▸ **Краткое задание A**
Сократите абзац приведённого текста, который начинается словами «…Месяц спустя я вошел в кабинет Горбачёва». Сохраните его основные факты.
▸ **Краткое задание B**
Ответьте по приведённому тексту на три вопроса:
(i) С каким российским императором сравнивается Горбачёв?
(ii) Почему откладывался вылет испанского министра в Мадрид?
(iii) С кем, по словам текста, Франсуа Миттеран выразил готовность иметь дело?

В тот день никому из присутствовавших на этой скромной церемонии не пришло бы в голову провести параллель между тем, что происходило на наших глазах в Кремле, и отречением от престола последнего российского императора в вагоне царского поезда на псковском разъезде. Полный энергии Горбачёв отнюдь не походил на деморализованного Николая, да и наша депутация, хотя и состояла из своего рода разочаровавшихся «монархистов», явно не имела полномочий Шульгина и Гучкова. Если в чем-то мы их и напоминали, так, пожалуй, в наивной вере, что такими символическими жестами ещё можно установить контроль над стихией политических событий.

…Месяц спустя я вошел в кабинет Горбачёва, когда оттуда вышел раскрасневшийся министр иностранных дел Испании. Он был явно возбужден – то ли закончившейся встречей с советским президентом, то ли полученным сообщением о том, что вылет в Мадрид откладывается из-за незначительного повреждения его самолета, столкнувшегося на рулевой дорожке в Шереметьево с самолетом голландского коллеги. В эти сентябрьские дни 1991 года в столице собрались «все флаги»: здесь проходила запланированная задолго до путча Международная конференция по «человеческому измерению», проще говоря, по правам человека, и крупнейшие западные политики ухватились за эту возможность взглянуть своими глазами на Москву, приходившую в себя после августовского инфаркта.

Помимо этого естественного мотива был и другой: засвидетельствовать Президенту СССР, вернувшемуся к исполнению своих обязанностей, поддержку и солидарность западных столиц. Особенно усердствовали посланцы тех лидеров, которые «дрогнули» в дни путча и, узнав о фактическом его смещении, либо заняли выжидательную позицию, либо выразили, как Франсуа Миттеран, готовность иметь дело с «новыми советскими властями».

▸ **Исходные данные**
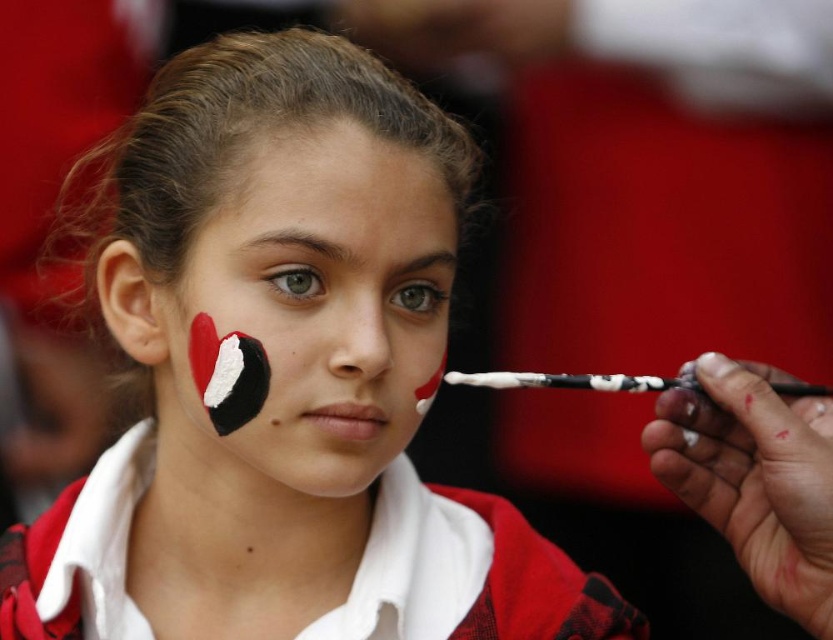
You are an artist applying face paint to a client. You have two colors available, matte black face paint at center and white matte paint at center. Which color has a larger area painted on the client?

The matte black face paint at center is bigger than white matte paint at center, so the matte black face paint at center has a larger area painted on the client.

What color is the face paint at the coordinates point [283,378]?

The point [283,378] corresponds to matte black face paint at center.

▸ **Итоговый ответ A**
Месяц спустя, входя в кабинет Горбачёва, рассказчик столкнулся с выходившим оттуда министром иностранных дел Испании. Министр был возбуждён то ли встречей с советским президентом, то ли известием о задержке вылета в Мадрид: в Шереметьево его самолёт столкнулся на рулевой дорожке с самолётом голландского коллеги и получил незначительное повреждение. В сентябре 1991 года в Москве проходила запланированная задолго до путча Международная конференция по «человеческому измерению», то есть по правам человека. Крупнейшие западные политики воспользовались ею, чтобы своими глазами увидеть Москву после августовских событий.

▸ **Итоговый ответ B**
(i) С последним российским императором Николаем, который, в отличие от полного энергии Горбачёва, был деморализован.
(ii) Его самолёт получил незначительное повреждение, столкнувшись на рулевой дорожке в Шереметьево с самолётом голландского коллеги.
(iii) С «новыми советскими властями».